▶ **À faire**:
A) Dans l'extrait, qui a fait la mise en scène de l'Amphitryon de Molière ?
B) D'après l'extrait, qu'est-ce qui fait qu'on est toujours bluffé et surpris, même si le texte traîne parfois en longueur ? Répondez en une à trois phrases.
C) Recopiez tel quel le passage de l'extrait qui va de « Plus léger, j’ai » jusqu'à « nous faire rêver. ».

▶ **Extrait**:
Plus léger, j’ai assisté à la dernière de l’Amphitryon de Molière, mise en scène par Guy-Pierre Couleau. Le directeur de la Comédie de l’Est est, comme dans le « Songe d’une nuit d’été » que j’ai vu l’été dernier à Bussang, un magicien qui utilise de vieux dispositifs pour faire des images magnifiques. Si le texte traîne parfois en longueur, on est toujours bluffé et surpris par les effets de lumières et la direction donnée aux acteurs qui semble plus tenir de la chorégraphie que de la simple mise en espace. Avec cette histoire extraite de la Fable où les dieux viennent abuser de leur pouvoir chez les hommes, Couleau parvient à mettre de l’onirisme et nous faire rêver.

▶ **Matériel rassemblé**:
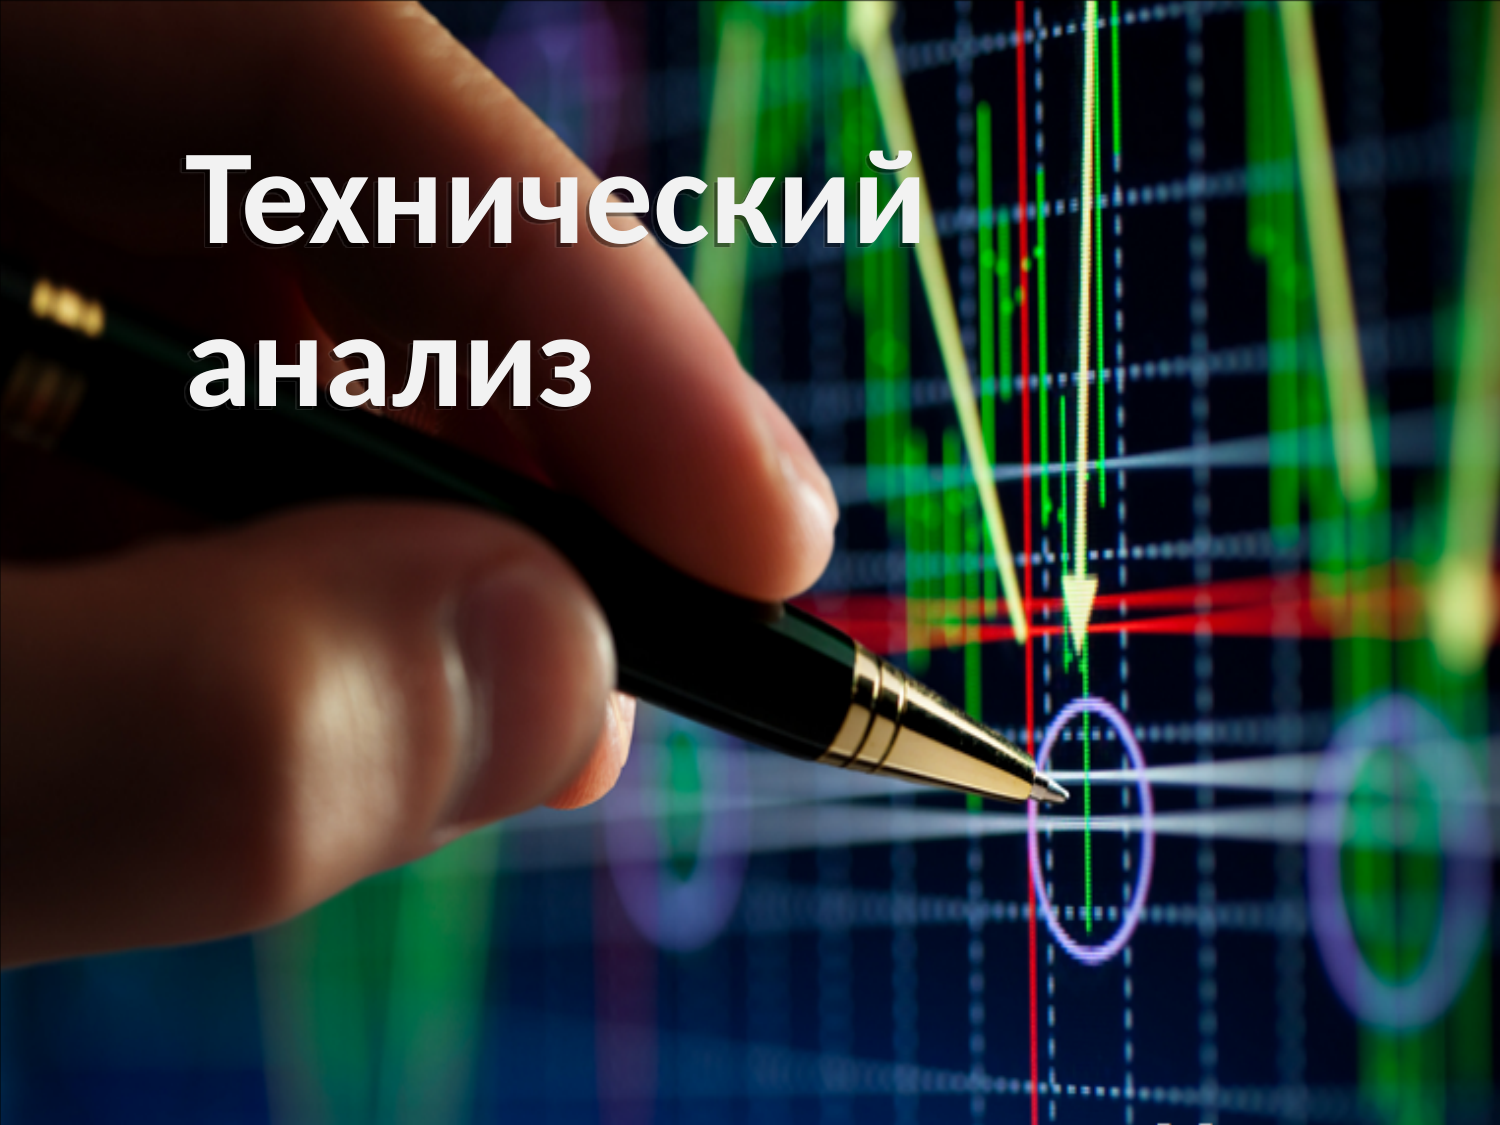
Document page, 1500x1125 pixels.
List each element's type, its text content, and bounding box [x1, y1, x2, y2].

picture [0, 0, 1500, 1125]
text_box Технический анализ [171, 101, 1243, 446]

▶ **Réponses**:
A) Guy-Pierre Couleau.

B) Ce sont les effets de lumière et la direction donnée aux acteurs. Cette direction semble tenir plus de la chorégraphie que de la simple mise en espace.

C)
Plus léger, j’ai assisté à la dernière de l’Amphitryon de Molière, mise en scène par Guy-Pierre Couleau. Le directeur de la Comédie de l’Est est, comme dans le « Songe d’une nuit d’été » que j’ai vu l’été dernier à Bussang, un magicien qui utilise de vieux dispositifs pour faire des images magnifiques. Si le texte traîne parfois en longueur, on est toujours bluffé et surpris par les effets de lumières et la direction donnée aux acteurs qui semble plus tenir de la chorégraphie que de la simple mise en espace. Avec cette histoire extraite de la Fable où les dieux viennent abuser de leur pouvoir chez les hommes, Couleau parvient à mettre de l’onirisme et nous faire rêver.